Développer sans abimer

Bernard Lédéa Ouédraogo est né en 1930 à Gourcy, petite ville du Yatenga. Après de solides études primaires et secondaires à Ouaygouya il entreprend un doctorat en Sorbonne qu'il soutient brillamment en 1977.

Ses études terminées, en 1949, il devient instituteur puis directeur d'école où ses talents de leader et d'entraîneur l'amènent aux échelons supérieurs de la fonction publique.

Il se tourne enfin vers l'agriculture mais rapidement découvre qu'il ne pouvait pas aider les agriculteurs et les groupes de villages comme il l'aurait voulu et cherche à comprendre pourquoi.

Après avoir, très tôt dans sa carrière, remarqué que les coopératives étaient mal acceptées des masses paysannes, Bernard Lédéa Ouedraogo recherche la meilleure manière de stimuler la participation des paysans à leur propre développement. Il prend conscience que, dans sa propre société Mossi, a existé un groupe traditionnel appelé "KombiNaam", qui rassemblait des jeunes gens et des jeunesfemmes du village pour différentes activités agricoles, culturelles et sociales. Au cours des années, et en collaboration étroite avec les villageois, la structure traditionnelle du "KombiNaam" a été modernisée en sorte que les groupes s'ouvrent à tous et à toutes. C'est un exemple pilote de transformation réussie des structures traditionnelles de village dans une perspective dynamique de développement.

Sa première interrogation : quelque chose a-t-il existé dans la société traditionnelle Mossi qui rassemblait les habitants des villages. "Nous avons entrepris une étude complète de l'organisation sociale des villages,de leurs structures économiques,  les leaders, les structures sociales, et nous avons découvert  le KombiNaam, un regroupement traditionnel  des jeunes des village ayant des caractéristiques coopératives très fortement développées. Nous avons décidé que nous essayerions de travailler selon les structures des Naam."

Le résultat : une initiative unique en Afrique. En dépit de nombreuses difficultés, les groupements Naam ont prospérés. En 1978 on dénombrait plus de deux mille cinq cents groupes dans la province de Yatenga comprenant cent soixante mille membres. Vingt ans plus tard on atteint six mille quatre cent quatre vingt groupes et trois cent mille adhérents sur l'ensemble du Burkina Faso dont une moitié de groupements de femmes.

La reprise, par Bernard Lédéa, des groupements traditionnels KombiNaam dans les structures sociales modernes était un brillant exercice pratique de sociologie . Il donne quatre raisons de leur succès :

- conduite et activité locales dynamiques ;
- respect des valeurs traditionnelles;
- proscription de toute discrimination sociale, ethnique, politique ou religieuse ;
- le groupe est générateur de motivation.
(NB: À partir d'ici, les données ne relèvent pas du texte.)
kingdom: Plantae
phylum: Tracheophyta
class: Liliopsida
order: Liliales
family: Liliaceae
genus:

En 1976 Bernard Lédéa fonde, avec le français Bernard Lecomte, expert en développement, l'association Six S (Se Servir de la Saison Sèche en Savane et au Sahel), devenant deux ans plus tard son directeur exécutif. Tandis que le Naam est un mouvement populaire, les Six S est une organisation non gouvernementale ayant pour vocation de lever les trois principaux obstacles à la mobilisation paysanne :

- le manque de savoir-faire technique pour faire face à la sécheresse et à la désertification ;
- le manque de qualifications pour traiter et négocier avec les agences gouvernementales d'aide au développement ;
- le manque de fonds pour mettre en application les petits projets.

Au milieu des années 1990, Bernard Lédéa est élu maire de Ouahigouya puis député, en 2003.